- Born: October 19, 1951 Dallas, Texas, U.S.
- Died: March 25, 2022 (aged 70) New York City, U.S.
- Education: Bennington College
- Occupation: Author
- Years active: 1977–2022
- Known for: Easy Travel to Other Planets

= Ted Mooney =

American novelist (1951–2022)

Edward Comstock Mooney (October 19, 1951 – March 25, 2022) was an American novelist and short story writer. He published four novels: Easy Travel to Other Planets (1981), Traffic and Laughter (1990), Singing into the Piano (1998), and The Same River Twice (2010). Mooney also served as the senior editor of Art in America from 1977 to 2008 and taught at the Yale University Graduate School of Art.

==Early life and education==
Mooney was born on October 19, 1951, in Dallas, Texas. He enrolled at Columbia University with the class of 1973 before transferring to Bennington College, where he completed his bachelor's degree; he then returned to Manhattan.

==Career==
He worked for three years writing his first and most successful novel, Easy Travel to Other Planets, which was awarded the Sue Kaufman Prize for First Fiction by the American Academy and Institute of Arts and Letters, and was also a finalist for best first novel in the 1982 American Book Awards. The novel was mentioned in Larry McCaffery's list of the 100 greatest books of the 20th century, where it was described as:
a haunting, lyrical novel [which] perfectly exemplifies the blend of the postmodern mainstream and SF to be found in the other two novels (i.e., DeLillo's White Noise and Gibson's Neuromancer) which best captured the vast, media-driven transformations at work in American life during the 80s.

The novel also introduced the term "information sickness", which has since been used in various contexts as a symptom or result of overexposure to media. In a 1991 article for Associated Press, Hillel Italie wrote:
Mooney's work reflects a struggle with information and disinformation, the fight to balance stories about real people against images transmitted through the media. There's an other-wordly quality to his books, a sense of life as if it took place on the moon, where people are merely bodies drifting in space, struggling to communicate.

==Books==
Easy Travel to Other Planets, with its startling and now-famous opening scene describing a woman having sex with a dolphin, received glowing reviews. The Fort Worth Star-Telegram titled its review "A dazzling debut, a bold novel to reckon with." Writing in The Los Angeles Times, Carolyn See called Easy Travel "an absolutely remarkable book . . . absolutely original; it takes materials we have with us every day and puts them together to make a totally strange but utterly recognizable world." In his review in The Cincinnati Enquirer, Jon Saari wrote: Mooney's novel has both an immediacy and a distance that stuns the reader in the power of its lyric realism . . . the sleeper of the publishing season, a novel that is without compromise in its portrayal of complicated themes and characters.

Traffic and Laughter, Mooney's second book, set in Los Angeles in the 1990s, received mostly good reviews. Writing in The Palm Beach Post, Peter Smith praised the novel, calling Mooney a lyrical writer, though one tempered by detachment:That detachment is a major part of what gives Traffic and Laughter its strength; Mooney is a calm observer of his characters, examining their cultures with an anthropologist's eye. Even his most familiar scenes have a hallucinogenic edge of lucidity . . . With his first novel, Mooney's promise was unquestionable.
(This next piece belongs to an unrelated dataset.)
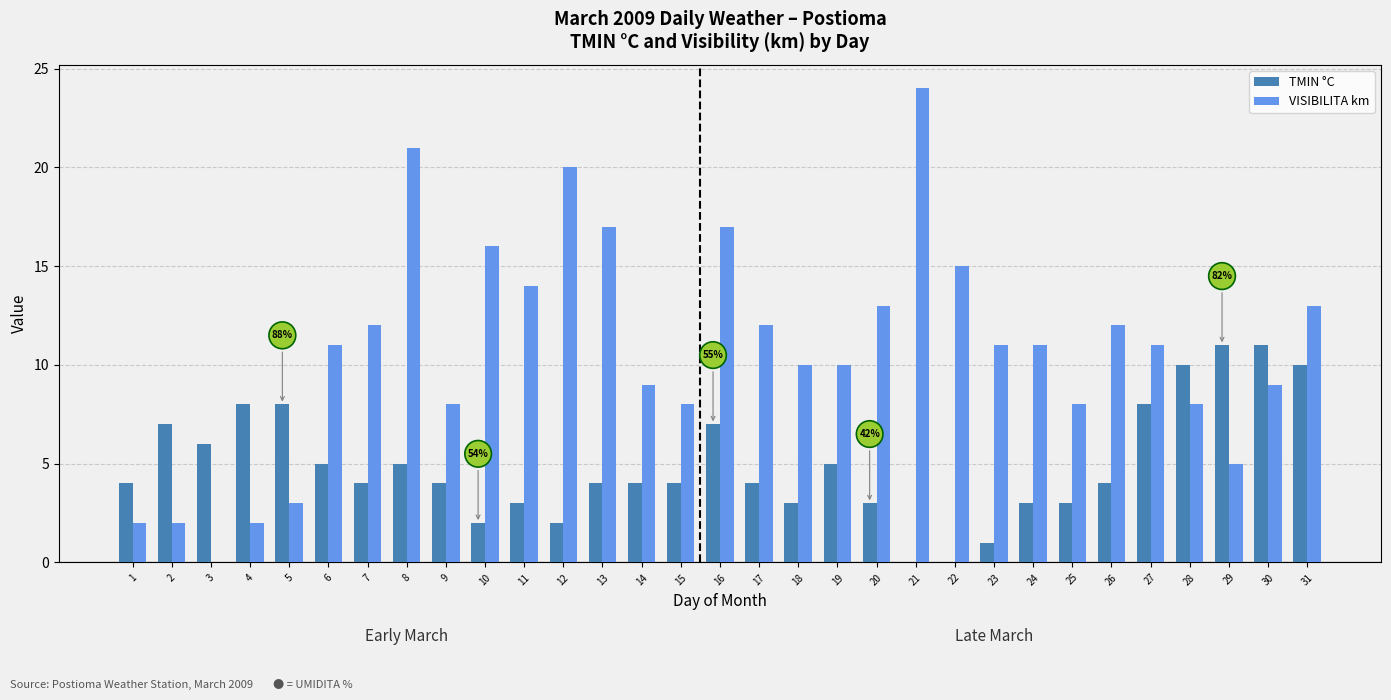

Is it true that TMIN °C equals 2 at 1?

False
With Traffic and Laughter, it is well on the way to fulfillment.

Mooney's Singing into the Piano, published in 1998, has another startling opening, with an American couple's shocking erotic behavior during a fundraiser for a Mexican presidential candidate. In the New York Times Book Review, Sarah Kerr wrote:Singing Into the Piano often feels like a few novels fused into one. Sometimes it's a dry allegory, or a diverting game. Sometimes it's an earnest attack on selfishness. Luckily, it's an expert entertainment throughout, which once in a while glows with a rare tenderness.

The Same River Twice, published in 2010, again featured an international cast of characters involved in mysterious intrigues. In his review in The Boston Globe, Carlo Wolff called the book:a philosophical entertainment doubling as a riveting, unconventional thriller . . . Ted Mooney’s fourth novel explores issues of mutability against fixity, evolution against stasis, art against artifice, and the vexing allure of an affair against the security of marriage.

==Awards and honors==
Mooney received a Guggenheim Fellowship in 1983 and was the recipient of two Ingram Merrill Foundation grants.

==Personal life==
Mooney died from heart disease at his home in Manhattan on March 22, 2022, at the age of 70.